The jury awarded the plaintiff $7,000. Ninety-three thousand dollars less than if he had agreed with his attorney’s last-minute suggestion to take the offer. The jurors didn’t believe the shoulder surgery was related to the accident.
THE ADVANTAGE OF ADR
Let us take another look at the husband and wife, who must decide whether they will move across the country. Imagine if the couple had taken this issue to trial. All communication would be filtered through their attorneys. They would surrender control of a deeply personal decision to 12 strangers. These 12 strangers would only hear as much about the dispute as the rules of evidence would allow. For example, the judge could determine that the husband’s belief that his wife cares more about her career than the family was not relevant to whether she should accept the job offer. The judge could rule that the wife’s suspicion that her husband was jealous of her professional success not be heard by the jury. These issues probably aren’t causally related to whether the job offer should be accepted but critical to the long-term health of the marriage.
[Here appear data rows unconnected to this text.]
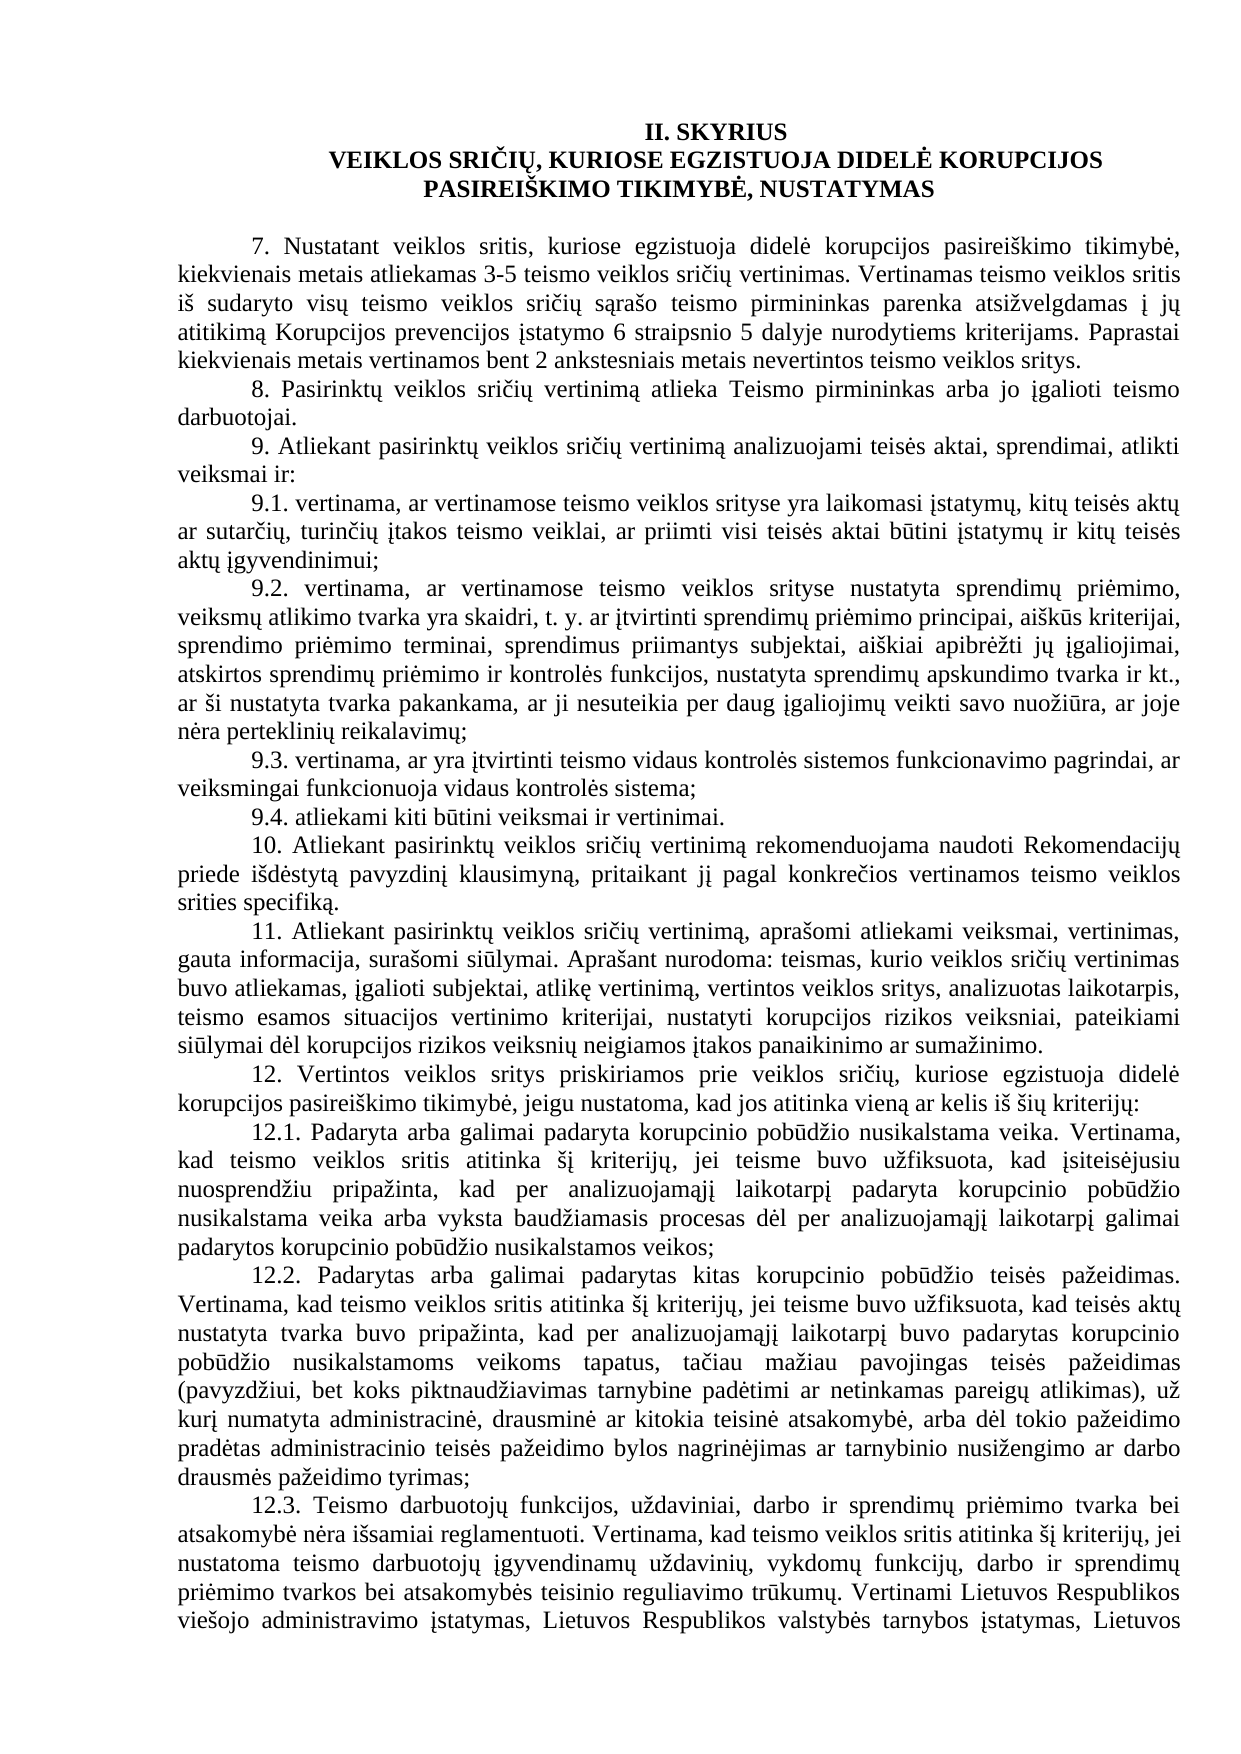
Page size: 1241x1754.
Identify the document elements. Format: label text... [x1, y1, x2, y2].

text 9. Atliekant pasirinktų veiklos sričių vertinimą analizuojami teisės aktai, sprendimai, atlikti veiksmai ir: [177, 431, 1181, 488]
text 12.3. Teismo darbuotojų funkcijos, uždaviniai, darbo ir sprendimų priėmimo tvarka bei atsakomybė nėra išsamiai reglamentuoti. Vertinama, kad teismo veiklos sritis atitinka šį kriterijų, jei nustatoma teismo darbuotojų įgyvendinamų uždavinių, vykdomų funkcijų, darbo ir sprendimų priėmimo tvarkos bei atsakomybės teisinio reguliavimo trūkumų. Vertinami Lietuvos Respublikos viešojo administravimo įstatymas, Lietuvos Respublikos valstybės tarnybos įstatymas, Lietuvos [177, 1491, 1181, 1634]
text 11. Atliekant pasirinktų veiklos sričių vertinimą, aprašomi atliekami veiksmai, vertinimas, gauta informacija, surašomi siūlymai. Aprašant nurodoma: teismas, kurio veiklos sričių vertinimas buvo atliekamas, įgalioti subjektai, atlikę vertinimą, vertintos veiklos sritys, analizuotas laikotarpis, teismo esamos situacijos vertinimo kriterijai, nustatyti korupcijos rizikos veiksniai, pateikiami siūlymai dėl korupcijos rizikos veiksnių neigiamos įtakos panaikinimo ar sumažinimo. [177, 917, 1181, 1059]
text 7. Nustatant veiklos sritis, kuriose egzistuoja didelė korupcijos pasireiškimo tikimybė, kiekvienais metais atliekamas 3-5 teismo veiklos sričių vertinimas. Vertinamas teismo veiklos sritis iš sudaryto visų teismo veiklos sričių sąrašo teismo pirmininkas parenka atsižvelgdamas į jų atitikimą Korupcijos prevencijos įstatymo 6 straipsnio 5 dalyje nurodytiems kriterijams. Paprastai kiekvienais metais vertinamos bent 2 ankstesniais metais nevertintos teismo veiklos sritys. [177, 232, 1181, 374]
text iI. SKYRIUS [177, 117, 1181, 146]
text 9.2. vertinama, ar vertinamose teismo veiklos srityse nustatyta sprendimų priėmimo, veiksmų atlikimo tvarka yra skaidri, t. y. ar įtvirtinti sprendimų priėmimo principai, aiškūs kriterijai, sprendimo priėmimo terminai, sprendimus priimantys subjektai, aiškiai apibrėžti jų įgaliojimai, atskirtos sprendimų priėmimo ir kontrolės funkcijos, nustatyta sprendimų apskundimo tvarka ir kt., ar ši nustatyta tvarka pakankama, ar ji nesuteikia per daug įgaliojimų veikti savo nuožiūra, ar joje nėra perteklinių reikalavimų; [177, 574, 1181, 745]
text 9.1. vertinama, ar vertinamose teismo veiklos srityse yra laikomasi įstatymų, kitų teisės aktų ar sutarčių, turinčių įtakos teismo veiklai, ar priimti visi teisės aktai būtini įstatymų ir kitų teisės aktų įgyvendinimui; [177, 488, 1181, 574]
text 12.1. Padaryta arba galimai padaryta korupcinio pobūdžio nusikalstama veika. Vertinama, kad teismo veiklos sritis atitinka šį kriterijų, jei teisme buvo užfiksuota, kad įsiteisėjusiu nuosprendžiu pripažinta, kad per analizuojamąjį laikotarpį padaryta korupcinio pobūdžio nusikalstama veika arba vyksta baudžiamasis procesas dėl per analizuojamąjį laikotarpį galimai padarytos korupcinio pobūdžio nusikalstamos veikos; [177, 1117, 1181, 1261]
text 8. Pasirinktų veiklos sričių vertinimą atlieka Teismo pirmininkas arba jo įgalioti teismo darbuotojai. [177, 374, 1181, 431]
text 12. Vertintos veiklos sritys priskiriamos prie veiklos sričių, kuriose egzistuoja didelė korupcijos pasireiškimo tikimybė, jeigu nustatoma, kad jos atitinka vieną ar kelis iš šių kriterijų: [177, 1059, 1181, 1117]
text 9.3. vertinama, ar yra įtvirtinti teismo vidaus kontrolės sistemos funkcionavimo pagrindai, ar veiksmingai funkcionuoja vidaus kontrolės sistema; [177, 745, 1181, 802]
text 9.4. atliekami kiti būtini veiksmai ir vertinimai. [177, 802, 1181, 831]
text VEIKLOS SRIČIŲ, KURIOSE EGZISTUOJA DIDELĖ KORUPCIJOS PASIREIŠKIMO TIKIMYBĖ, NUSTATYMAS [177, 146, 1181, 203]
text 10. Atliekant pasirinktų veiklos sričių vertinimą rekomenduojama naudoti Rekomendacijų priede išdėstytą pavyzdinį klausimyną, pritaikant jį pagal konkrečios vertinamos teismo veiklos srities specifiką. [177, 831, 1181, 917]
text 12.2. Padarytas arba galimai padarytas kitas korupcinio pobūdžio teisės pažeidimas. Vertinama, kad teismo veiklos sritis atitinka šį kriterijų, jei teisme buvo užfiksuota, kad teisės aktų nustatyta tvarka buvo pripažinta, kad per analizuojamąjį laikotarpį buvo padarytas korupcinio pobūdžio nusikalstamoms veikoms tapatus, tačiau mažiau pavojingas teisės pažeidimas (pavyzdžiui, bet koks piktnaudžiavimas tarnybine padėtimi ar netinkamas pareigų atlikimas), už kurį numatyta administracinė, drausminė ar kitokia teisinė atsakomybė, arba dėl tokio pažeidimo pradėtas administracinio teisės pažeidimo bylos nagrinėjimas ar tarnybinio nusižengimo ar darbo drausmės pažeidimo tyrimas; [177, 1261, 1181, 1491]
If put in a courtroom crucible, it probably wouldn’t take the wife and husband long to stop the proceedings and return home to talk further. As difficult as the discussion and eventual decision would be, they would rather control the outcome themselves. This illustration demonstrates why, for most, ADR is preferable to traditional litigation.
If managed properly, the ADR experience allows people to resolve and move past unpleasant and sometimes tragic occurrences using a process that treats the matter with dignity and respect. A forum allowing parties control over the outcome and an ability to tell their story and have it be heard. This accounts for the rise in popularity of ADR. I believe if the ADR industry did a better job communicating its benefits to the public, ADR would become even more in demand. It will never replace traditional litigation. Some disputes need to be tried and a verdict rendered. I applaud the men and women who bring these cases to the bar. However, given the apparent advantages of ADR with most disputes, it is only a matter of time until it becomes the preferred method of dispute resolution.